In recent years, British film- and documentary-makers have made it something of a habit to visit the United States and make fun of the many weird and wonderful characters to be found on those shores. Louis Theroux, and before him the Britain-based American Ruby Wax, tended to charm their way into the lives of various oddballs, while Sacha Baron-Cohen’s fictional alter-ego Borat persuaded people to reveal more about themselves than they realized and ridiculed them in an often cruel way.
Now Antoine de Maximy has applied a particularly French touch to this approach in J’Irai Dormir à Hollywood (I am going to sleep in Hollywood), traveling from New York to Los Angeles, mostly in a decrepit hearse he has bought and painted bright red. Like Theroux, he pokes gentle fun at people whom he has persuaded to allow him to stay to dinner in their home or even spend the night, but most of the time his endeavors seem more genuine than those of his British counterparts, because – unlike Theroux, Wax and Baron-Cohen, who are followed by camera crews – de Maximy is his own camera crew.
Armed with two cameras, one of which is almost permanently attached to him and follows his reactions, de Maximy takes an engaging, amusing and often moving journey through America.
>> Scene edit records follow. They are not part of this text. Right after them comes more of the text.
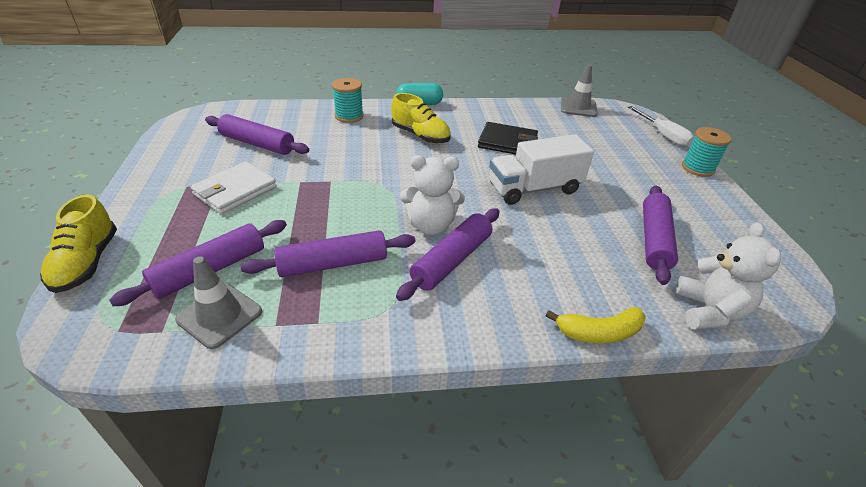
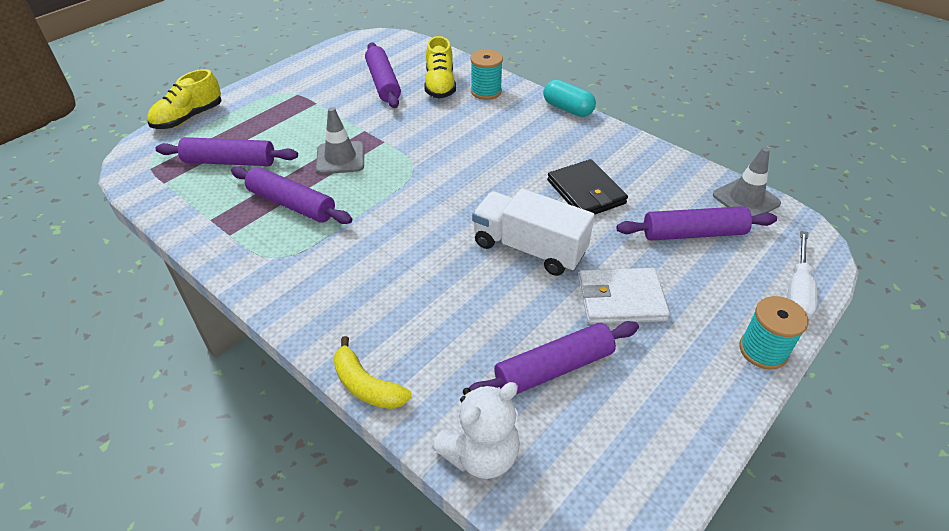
camera: 50 degrees right, 5 degrees up
grey traffic cone [175,256,262,349] -> grey traffic cone moved to [316,107,364,174]
white wallet [190,161,277,214] -> white wallet moved to [579,268,670,324]
yellow shoe [391,93,451,144] -> yellow shoe moved to [424,36,456,99]
purple rolling pin [396,208,500,301] -> purple rolling pin moved to [616,206,777,241]
white teddy bear [400,155,465,235] -> none

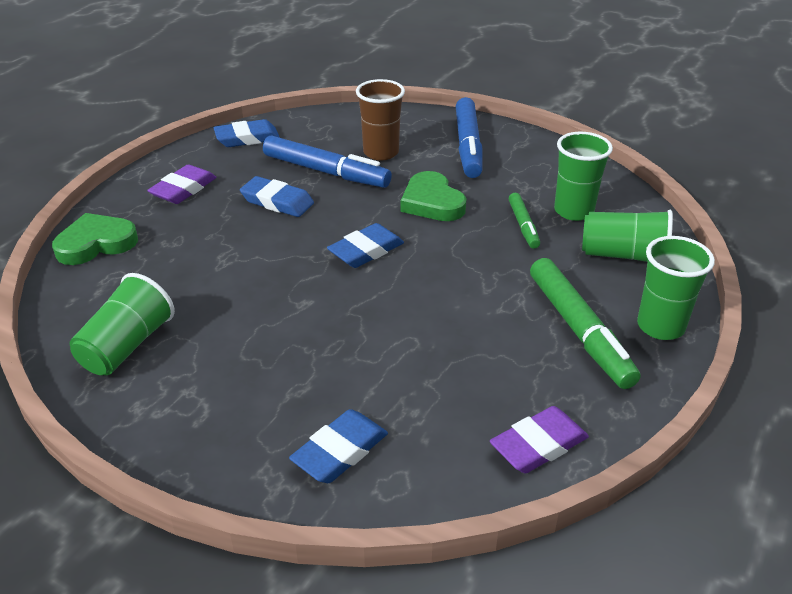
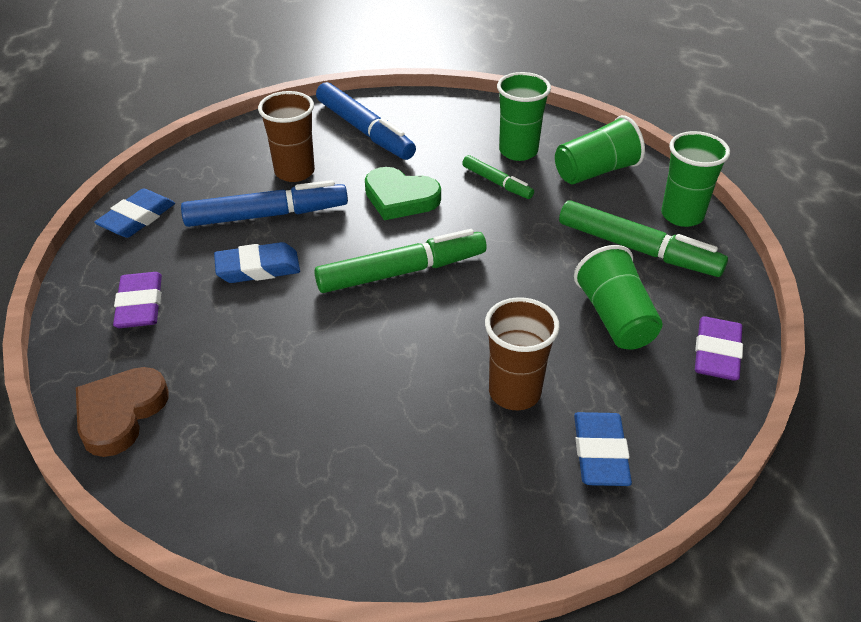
camera: 40 degrees left, 5 degrees up
green heart [52,213,138,265] -> brown heart [76,367,169,457]
green cup [70,273,175,375] -> green cup moved to [574,245,662,350]
blue eraser [327,223,404,268] -> green marker [314,229,487,293]
none -> brown cup [485,297,560,410]

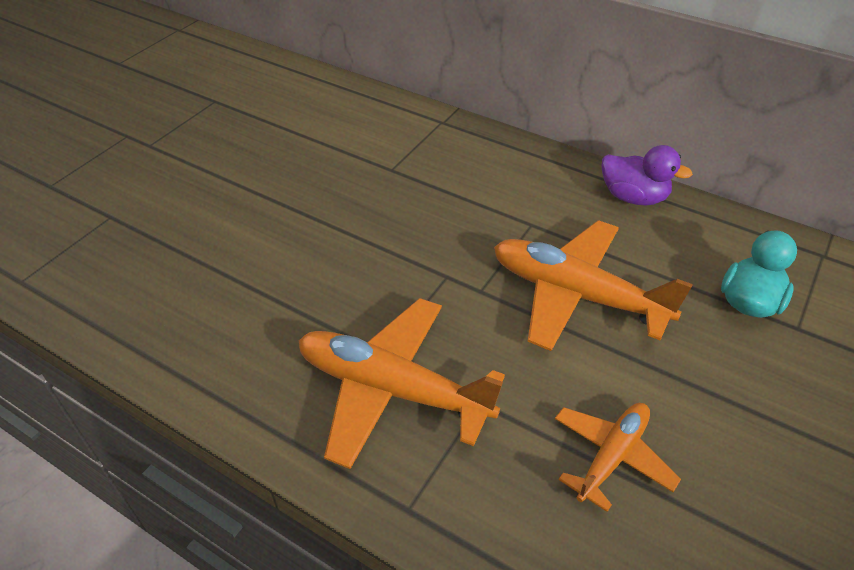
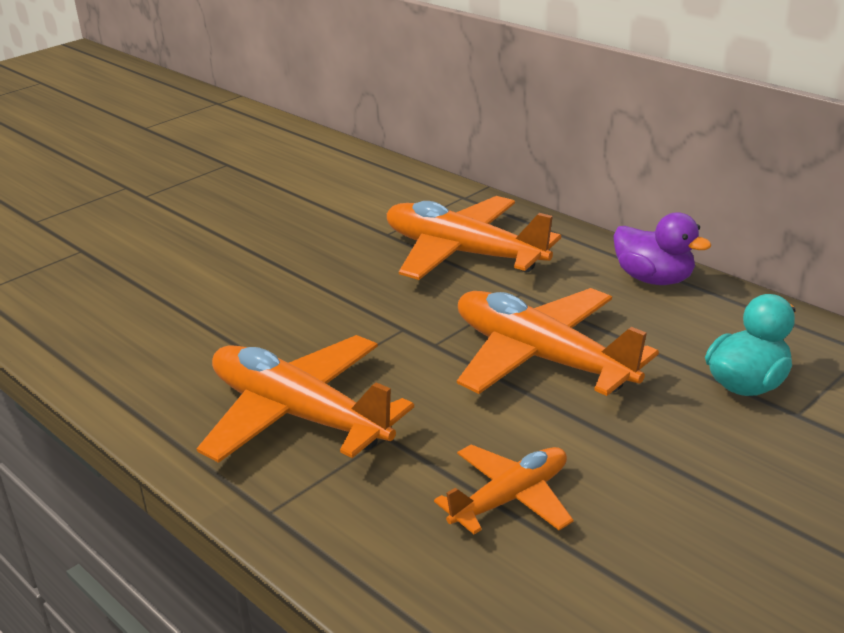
camera: 15 degrees right, 15 degrees down
none -> orange plane [387,196,561,280]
The individuals he comes across are fascinating in their diversity, and Maximy is never unkind to them. He stays overnight with two exercise freaks (one of whom is 95) in New York City, sits on a Greyhound bus next to a man who is on his way to serve 15 years in jail for what seems to be a minor arms offence, hops on a bicycle to chase the horse-drawn buggy of an Amish family, visits areas he has been warned to stay away from in New Orleans, spends time with Native Americans on a reservation and ends up trying to get into the fortress homes of various Hollywood stars.
Perhaps most affecting of all is the time he spends with a man who, having lost all his money, lives on a beach near Los Angeles and never once bemoans his fate or blames anyone else for his plight.
As is clear from the examples of people de Maximy meets, he avoid most clichés of American life and chooses instead to talk with interesting, if quirky, individuals. Skilful editing and a well-chosen soundtrack give the movie pace and energy.
Apart from the occasional comment to the camera in French, most of the dialogue in the film is in English, so it can be enjoyed even by those who do not have a working knowledge of French.